*The task:* The word "down" occurs in some of the lines below; copy each of those lines.

Stored records:
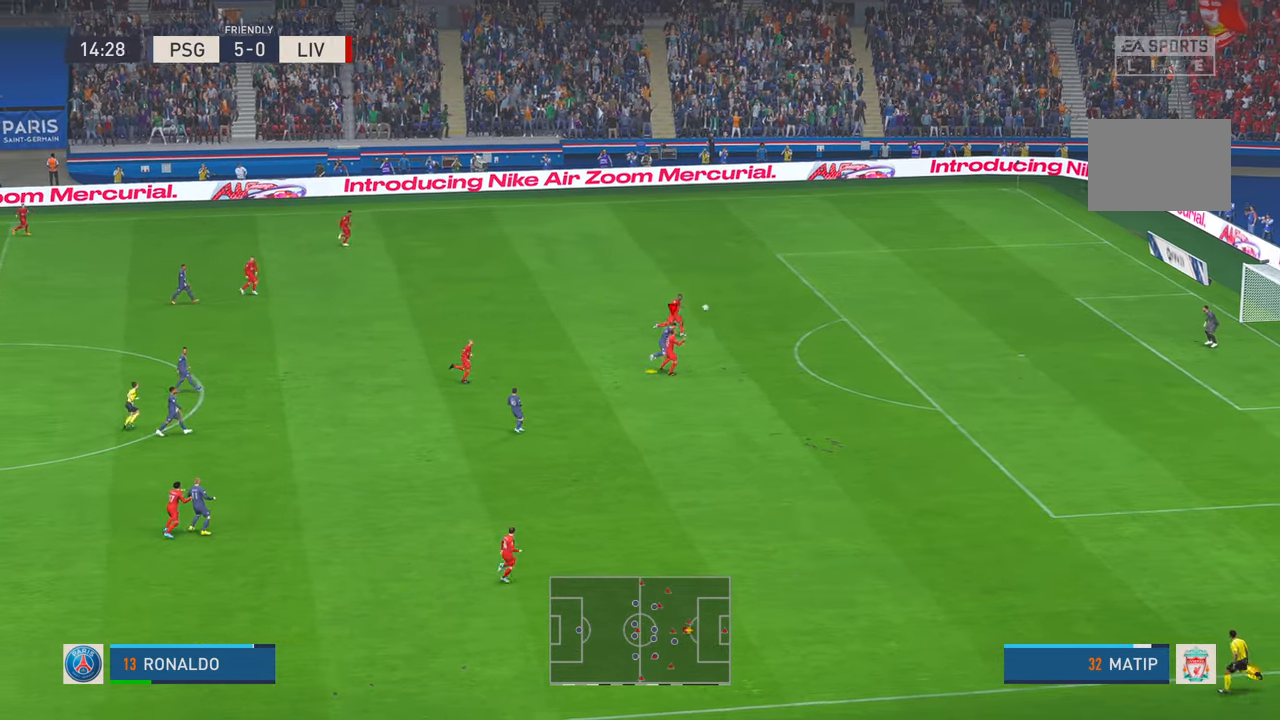
{"dt_ms": 1000, "buttons": ["R2"], "left_stick": "up-left", "right_stick": "center"}
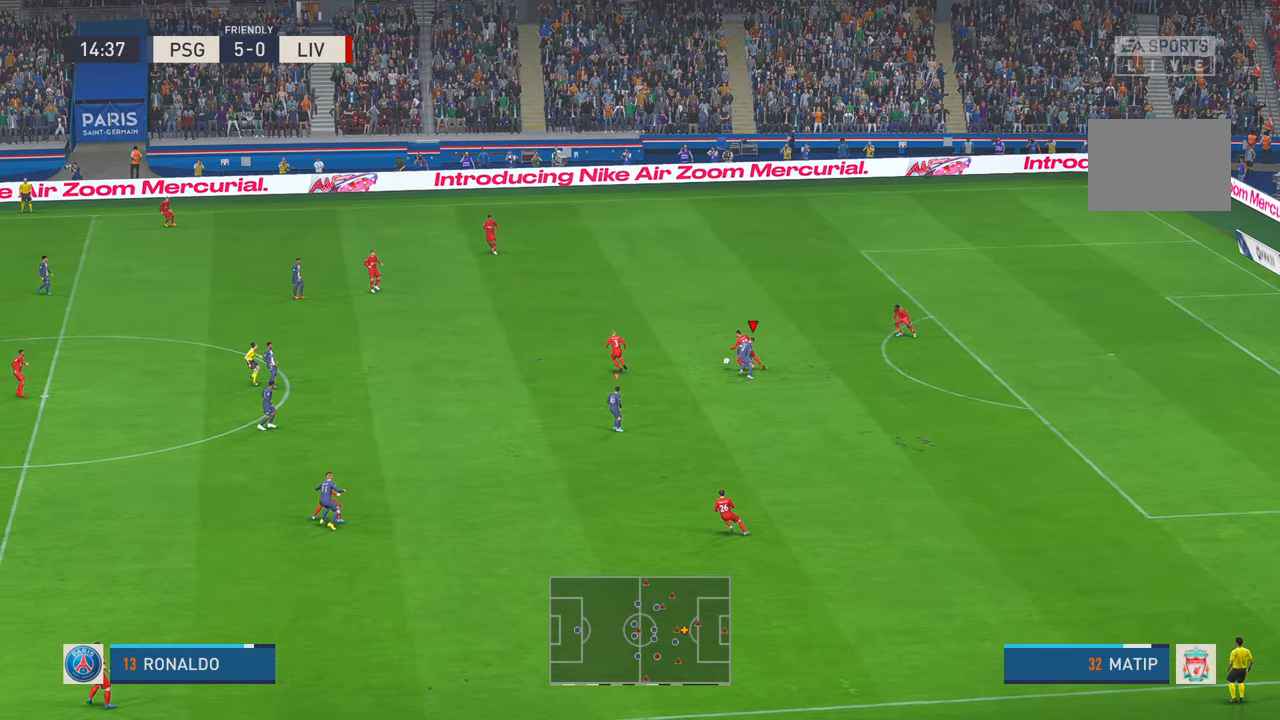
{"dt_ms": 500, "buttons": ["R2"], "left_stick": "left", "right_stick": "center", "events": [[33, "A", "down"], [83, "A", "up"], [166, "left_stick", "left"]]}
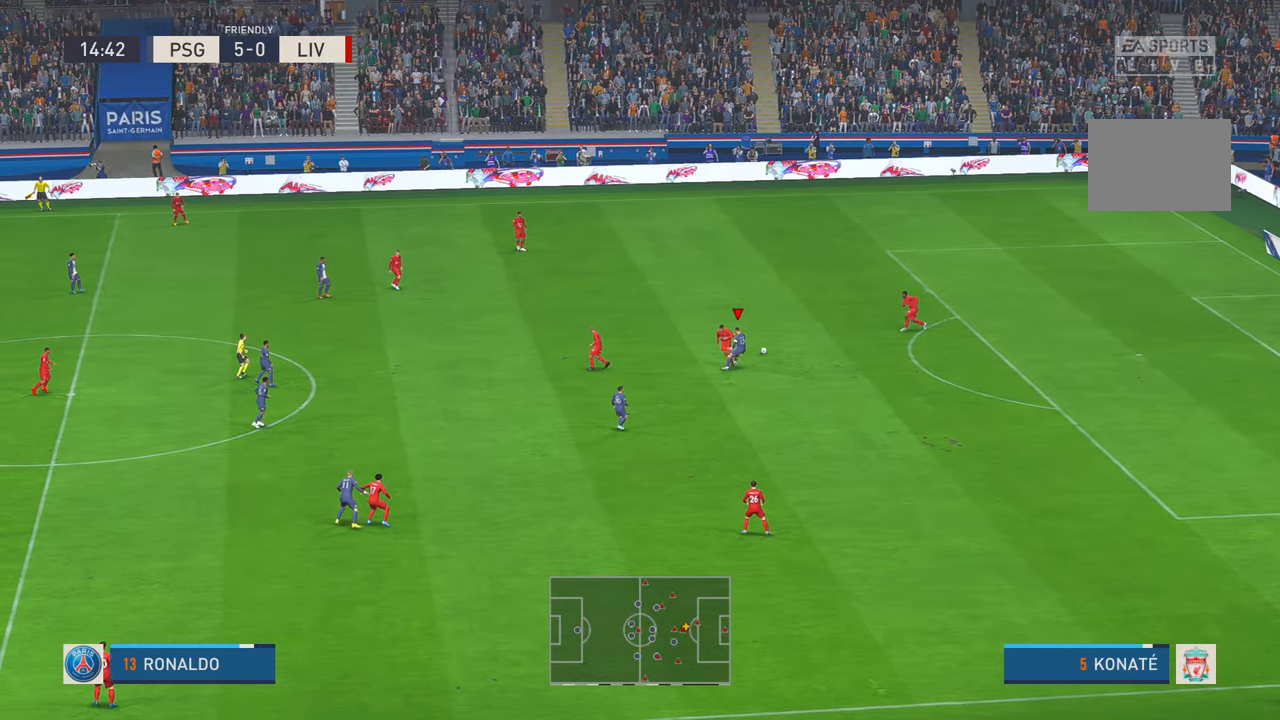
{"dt_ms": 500, "buttons": ["R2"], "left_stick": "up-right", "right_stick": "center", "events": [[316, "left_stick", "up"], [366, "left_stick", "up-right"]]}
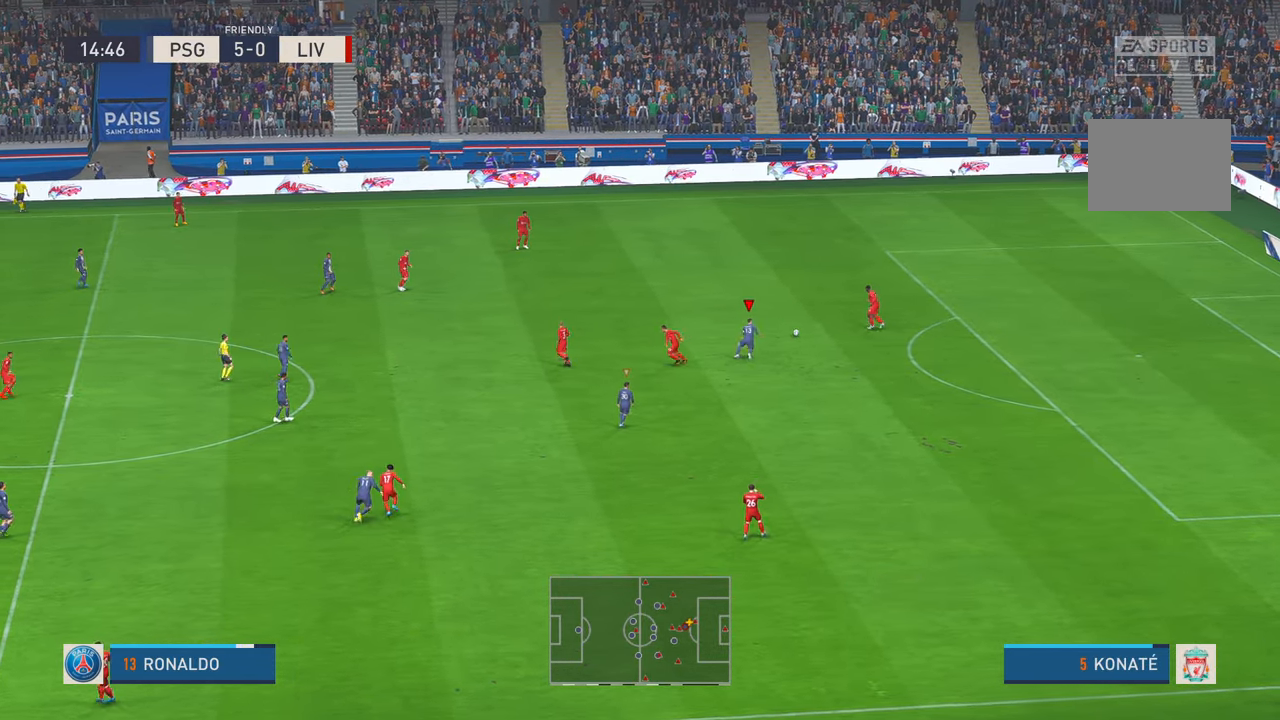
{"dt_ms": 500, "buttons": ["R2"], "left_stick": "up-left", "right_stick": "center", "events": [[133, "left_stick", "center"], [450, "left_stick", "up-left"]]}
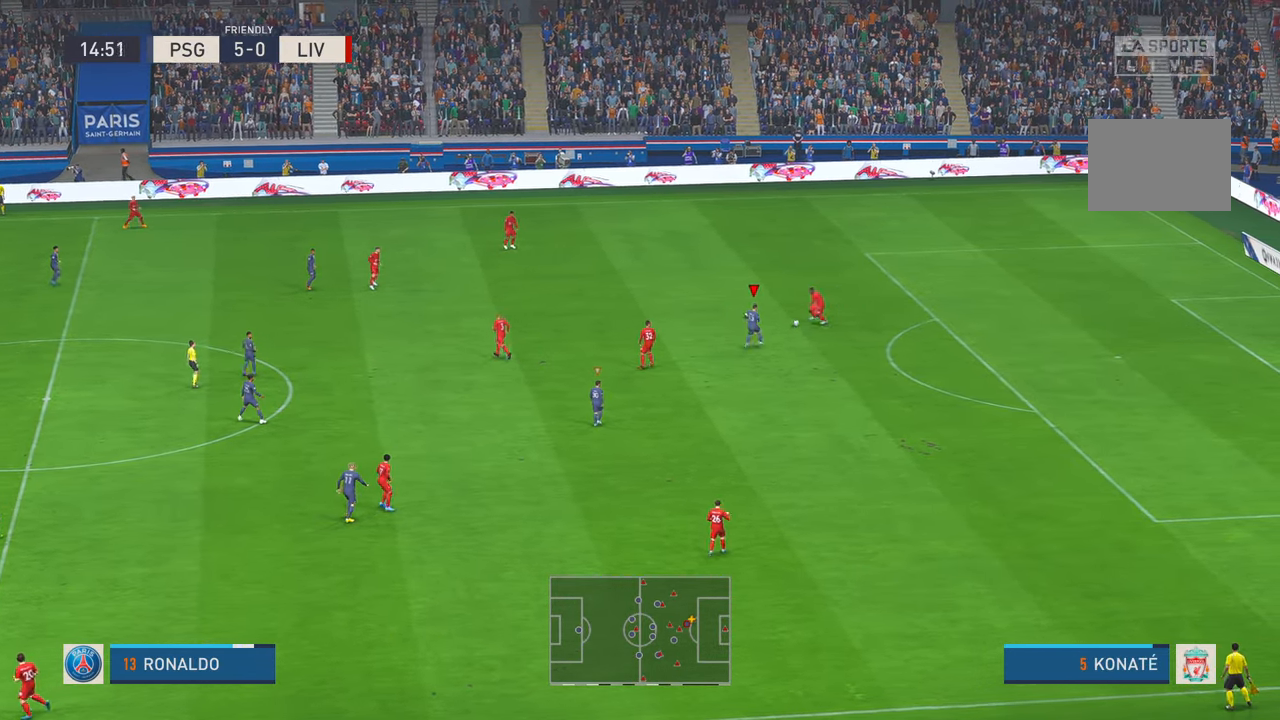
{"dt_ms": 500, "buttons": ["R2"], "left_stick": "up", "right_stick": "center", "events": [[200, "DPAD_UP", "down"], [233, "left_stick", "center"], [266, "DPAD_UP", "up"], [466, "left_stick", "up"]]}
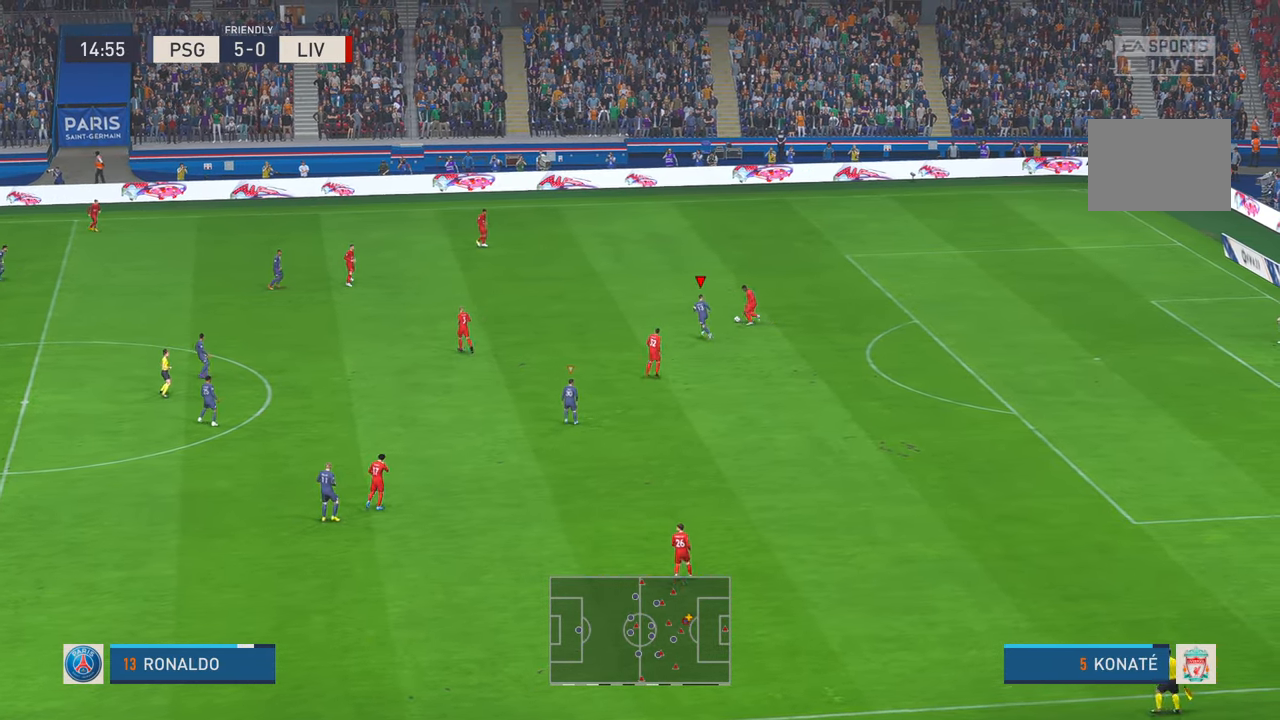
{"dt_ms": 500, "buttons": ["R2"], "left_stick": "up-left", "right_stick": "center", "events": [[433, "left_stick", "up-left"]]}
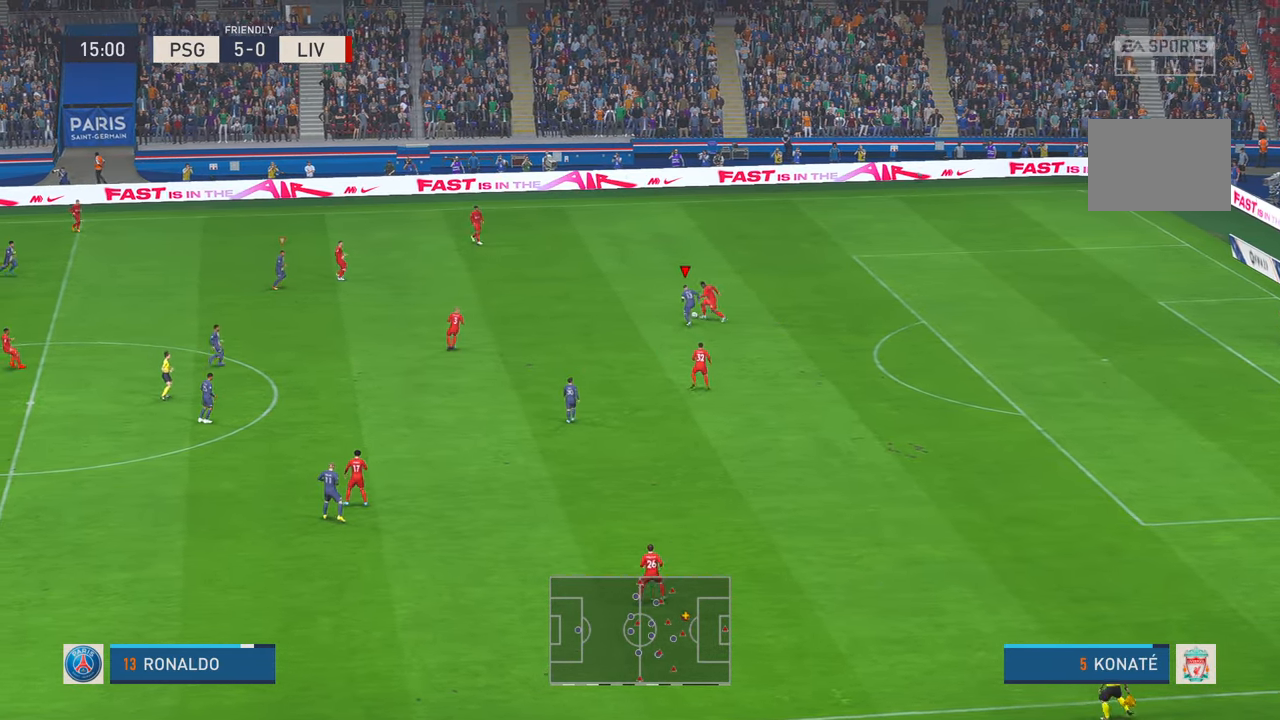
{"dt_ms": 500, "buttons": ["R2"], "left_stick": "up", "right_stick": "center", "events": [[300, "left_stick", "up"]]}
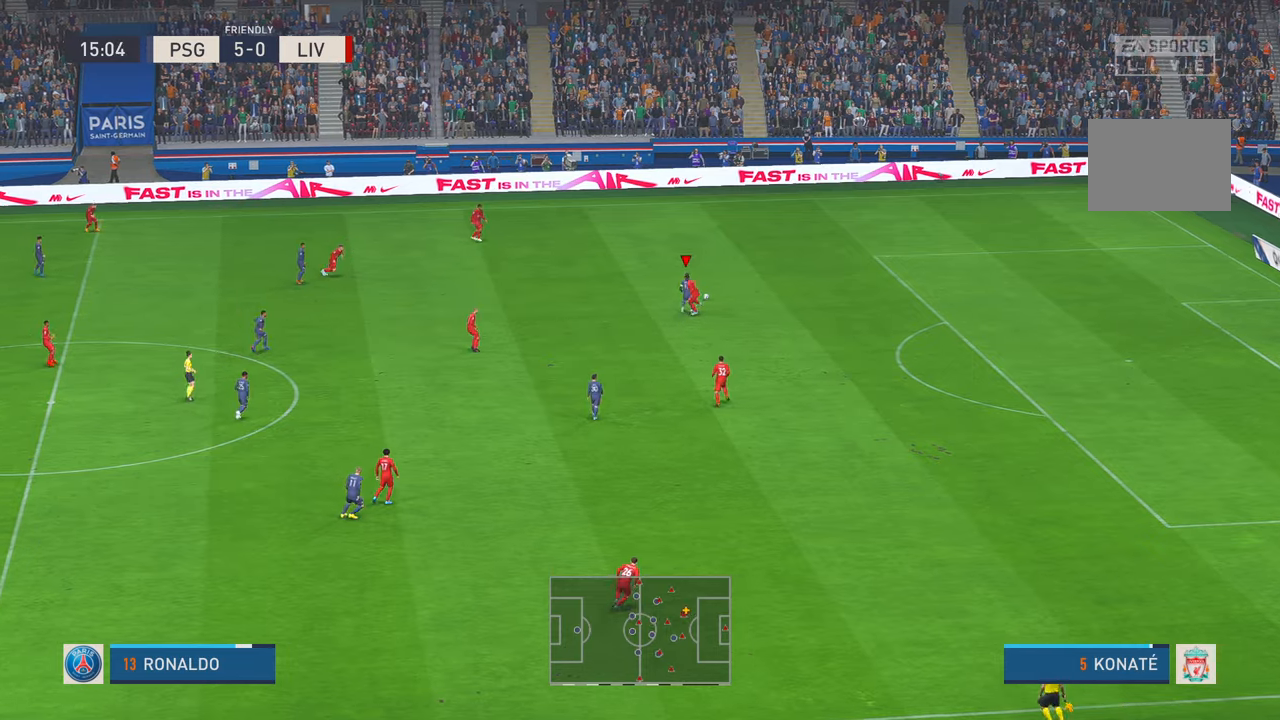
{"dt_ms": 500, "buttons": ["R2"], "left_stick": "right", "right_stick": "center", "events": [[250, "left_stick", "up-right"], [500, "left_stick", "right"]]}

*Result of this exercise:*
{"dt_ms": 500, "buttons": ["R2"], "left_stick": "left", "right_stick": "center", "events": [[33, "A", "down"], [83, "A", "up"], [166, "left_stick", "left"]]}
{"dt_ms": 500, "buttons": ["R2"], "left_stick": "up", "right_stick": "center", "events": [[200, "DPAD_UP", "down"], [233, "left_stick", "center"], [266, "DPAD_UP", "up"], [466, "left_stick", "up"]]}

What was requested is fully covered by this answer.